Not only is Canonsburg 1-4 lacking an election board, but that’s the case in Washington 5-1, Trinity Episcopal Church; Long Branch Borough; and East Finley 1, Roadside Chapel, where there is, so far, just one person willing to serve.
If no election board members can be found within a precinct, they should reside in the same municipality, but this isn’t always attainable either.
A full complement includes a judge of elections, two inspectors and two clerks although, in some of the county’s 184 precincts, Spahr said the board has to get by with just four members.
It’s a paying position, albeit for a long work day. Election board members earn about $100 for working a full shift, which lasts from 7 a.m. to 8 p.m. The person returning voting machines and memory cards to Washington earns an additional $20, plus mileage for the trip, from the polling place.
Spahr asked those interested in serving on election boards to call him at 724-228-6750 or, in the case of Long Branch, to call Mayor Joseph DeBlassio at the borough office, 724-483-5950.
“Part of the problem is economic for the younger folks,” Spahr said. “A lot of folks are working today. Not that they’re unwilling to serve. It’s that they can’t afford to. Senior citizens who have worked these boards for a number of years, their health doesn’t allow them.”
In the low-tech days of paper ballots and punch cards, someone could work on a local election board with little or no training, but Spahr said the lack of personnel didn’t start with the advent of touchscreen voting machines in Washington County in 2006.
Without changes, Spahr said lack of election boards could jeopardize the electoral process.
He said legislative changes in the state election code are the only way to remedy the problem. “Somehow, these boards have got to be stabilized. It’s got to be done,” Spahr said. “You’ve got to have precinct boards to administer the election at the local level.”
Voting via the Internet could spell the end of going to a polling place, but Spahr, who attended a seminar at Carnegie Mellon University on the topic, said the problem that has yet to be worked out is one of security: preserving the secrecy of the ballot while making sure that one registered voter casts only one ballot.
“Until that day comes, we have to suffer through,” Spahr said. “Almost getting down on your knees and begging people to work. If it weren’t for people from outside the precincts, you could not have election boards.
“Come next week, we’re going to start to hit critical mass on this issue. We have to train the rookies in the use of the electronic poll book and the touch-screen voting machines.”
Some polling places have changed since the last election. Voters in Cecil 1 will be heading back to the Iceoplex instead of the Hendersonville Shops. Elco voters should report to the civic center instead of the nearby municipal building.

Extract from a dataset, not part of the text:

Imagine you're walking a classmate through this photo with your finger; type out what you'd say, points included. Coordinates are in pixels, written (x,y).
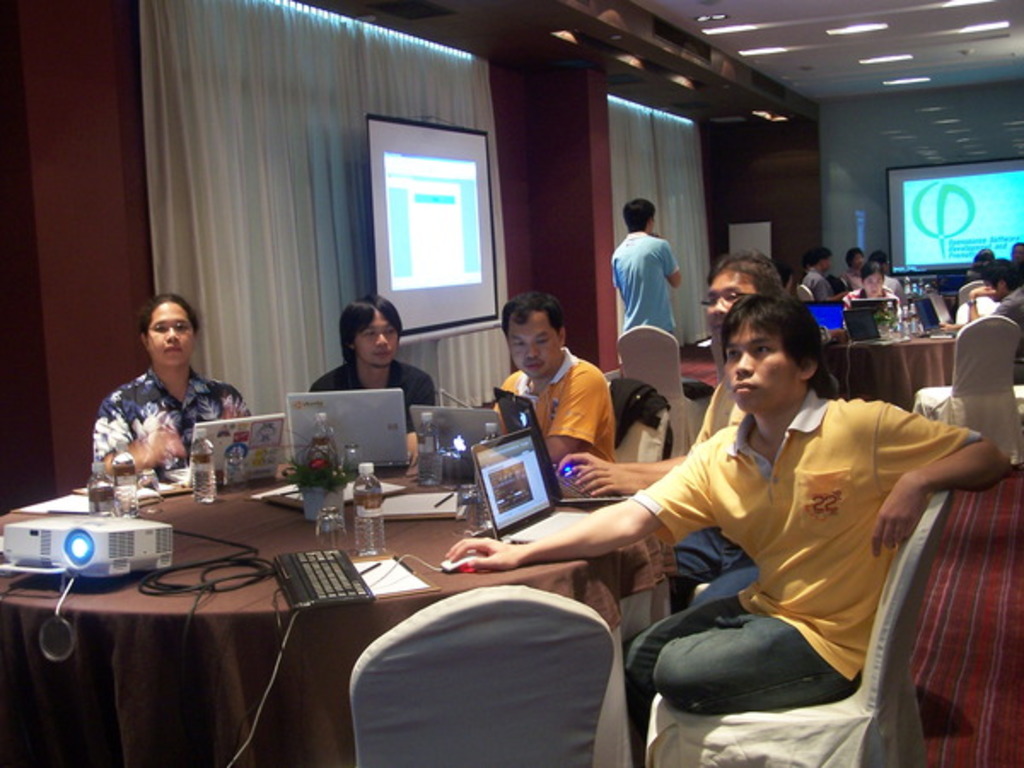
People (759,624) are sitting around the table (99,613) and working with their laptops (506,413). In the middle (413,342) there is a projected image (412,205) and a curtain (338,232).
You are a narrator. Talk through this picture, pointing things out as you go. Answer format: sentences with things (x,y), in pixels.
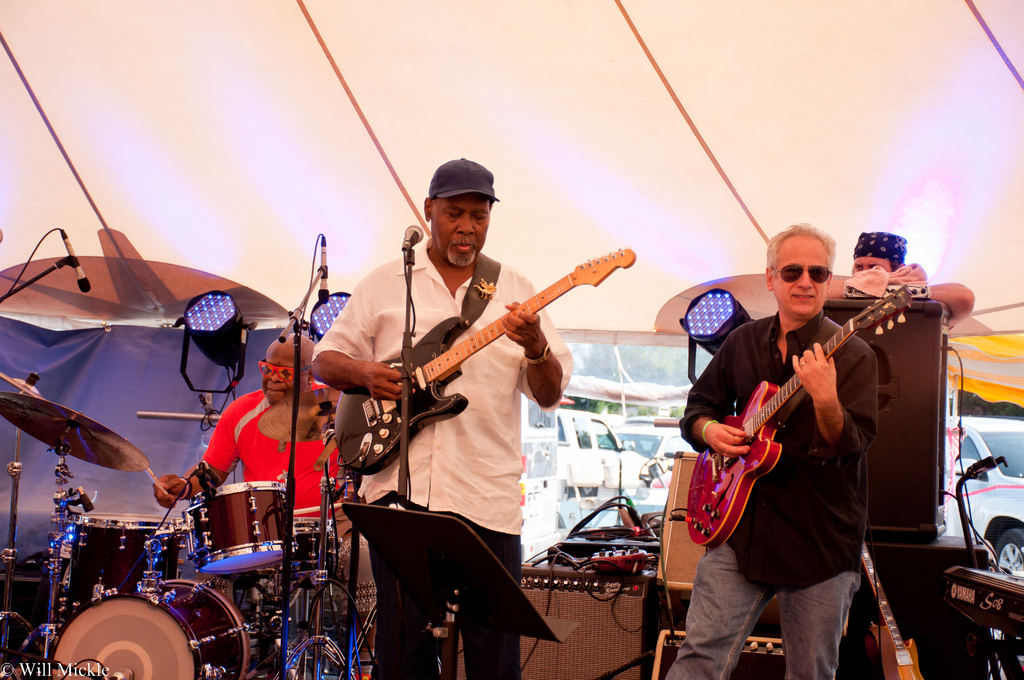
A band (237,400) is performing music on a stage (616,650). In the band (723,361) there are two men (741,366) playing guitars (442,364) in the front (477,386). A man (354,556) is playing drums (234,513) in the background (229,520). There is a man (876,247) standing behind the speakers (928,376).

And depending on the outcome of a vote Monday night, voters in Monongahela’s Second Ward, third precinct, may be casting their ballots at the Elks Lodge No. 455, 444 Jackson St., rather than the Hilltop Bar. Members of the club’s board of directors must decide whether to allow the county to use their building as a polling place.
“We can’t continue to use the bar,” Spahr said, saying that the owners notified the county in June that it would no longer be available as a polling place. “In Monongahela 2-3, there are a limited number of places. That’s why we used the bar.”
Although the Elks Lodge also has a bar, just as at the Hilltop, voting must take place in a room separate from the bar room.
For those who will be unable to vote in the Nov. 5 election, two deadlines loom. Civilian absentee ballot applications must be received by the elections office by 5 p.m. Tuesday, Oct. 29, and the last to return a completed ballot to the elections office is Friday, Nov. 1.